特権アカウントは、管理者アカウント・特権IDなどと呼ばれますが、OSやデータベースによっても次のように呼び方が異なります。
- Windowsの場合:Administrator(または管理者)
- Linux / Unixの場合:root
- Oracleの場合:sys
- SQL Serverの場合:sa
特権アカウントでできること
特権アカウントは、システムに非常に大きな影響を与えるアカウントです。例えば、システムの停止や起動・パラメータの設定変更・ユーザーの更新(新規作成・変更)・アプリケーションのインストールなどが行えます。このため、特権アカウントの使用が許可されるのは、通常、システム管理者のみです。
一方、標準アカウントには、このようなシステムに大きな影響を及ぼす処理を行う権限は付与されません。システム上のあらゆる処理・作業が可能な高い権限が与えられているのが特権アカウントです。
特権アカウントのセキュリティリスク
特権アカウントの管理を誤ると、情報漏洩などの大きな事故を引き起こす可能性があります。
情報漏洩リスク
特権アカウントを利用すれば企業内のあらゆるリソースにアクセスできるため、顧客情報や機密情報を容易に取得できます。また、特権アカウントで機密情報を盗み取ったあとにシステムのログを改ざんして、情報を持ち出した痕跡を消すことも可能です。

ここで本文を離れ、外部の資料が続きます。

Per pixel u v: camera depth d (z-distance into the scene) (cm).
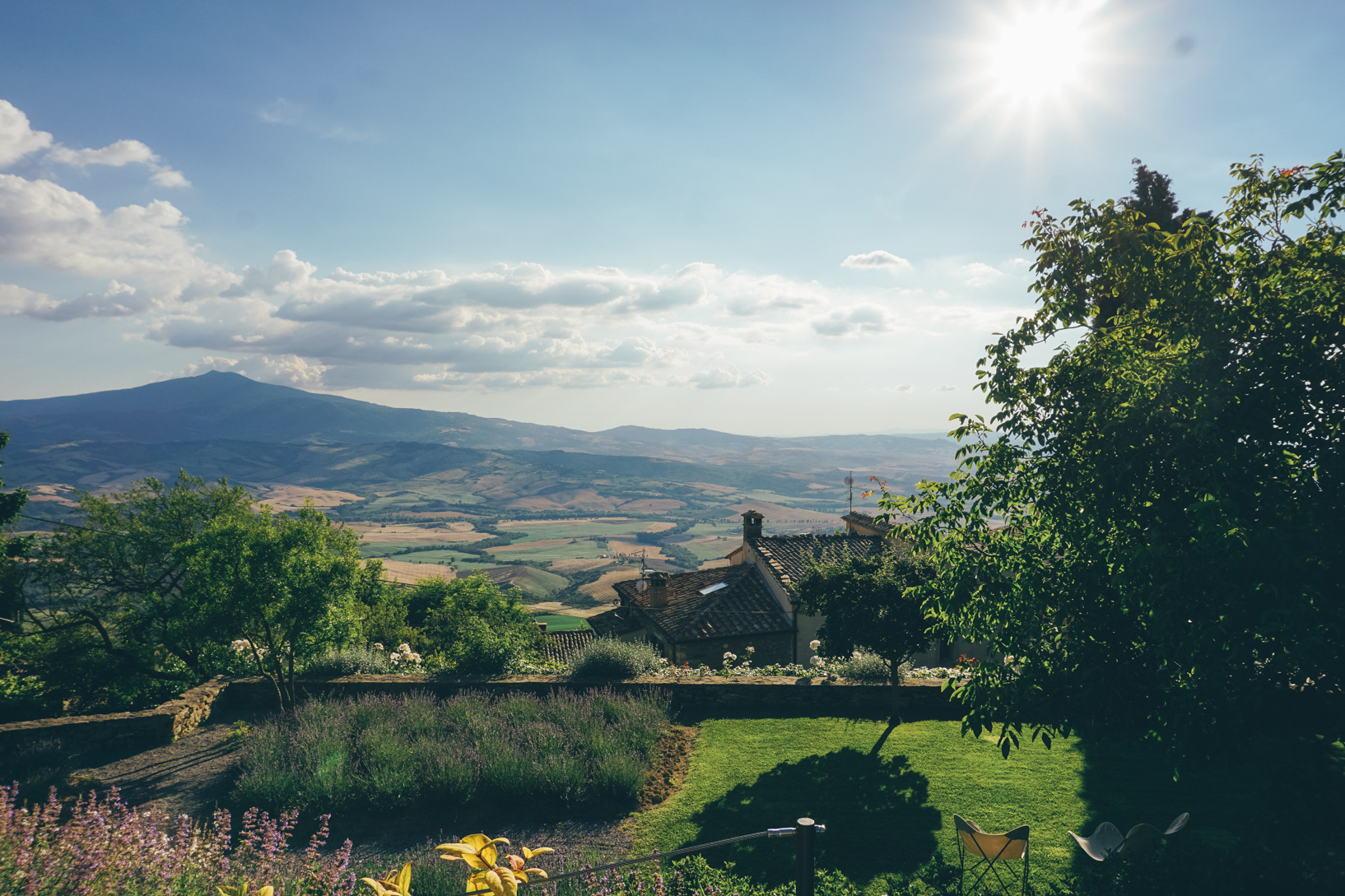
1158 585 576
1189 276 663
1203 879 641
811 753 1259
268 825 729
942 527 809
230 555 1382
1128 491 651
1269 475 590
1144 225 722
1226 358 607
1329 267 599
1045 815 984
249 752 1208
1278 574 521
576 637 3647
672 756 1259
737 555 3378
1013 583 743
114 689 2666
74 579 2700
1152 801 1016
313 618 1412
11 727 1245
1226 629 542
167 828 961
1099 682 677
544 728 1268
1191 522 612
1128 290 749
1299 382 588
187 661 2444
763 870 861
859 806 1034
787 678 1623
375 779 1058
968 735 1326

NPO日本ネットワークセキュリティ協会による、「2018年情報セキュリティインシデントに関する調査結果」では、発生した情報漏洩事件の原因を分析しています。
紛失や置き忘れが第1位、誤操作(ケアレスミス)が第2位と、情報漏洩した理由の上位を人為的ミスが占める一方、特権アカウントの悪用が疑われる、不正アクセスによる情報漏洩が20.3%と第3位です。また、同調査では、情報漏洩事件を発生させてしまった場合、一件当たりの平均想定損害賠償額は6億3,767万円にも上ることも明らかになっています。
情報漏洩事件を引き起こした企業は、巨額の損害賠償を終えてもなお、ガバナンスレベルが低い企業として認知されるため、企業ブランドが著しく低下してしまう恐れもあります。
システム誤作動のリスク
特権アカウントには、システムの停止やパラメータの設定変更、システム内のあらゆるファイルの消去などが可能な強力な権限があります。このため、万が一、システム管理者が特権アカウントの操作を誤ると、企業全体でのシステム誤動作・不具合が発生しかねません。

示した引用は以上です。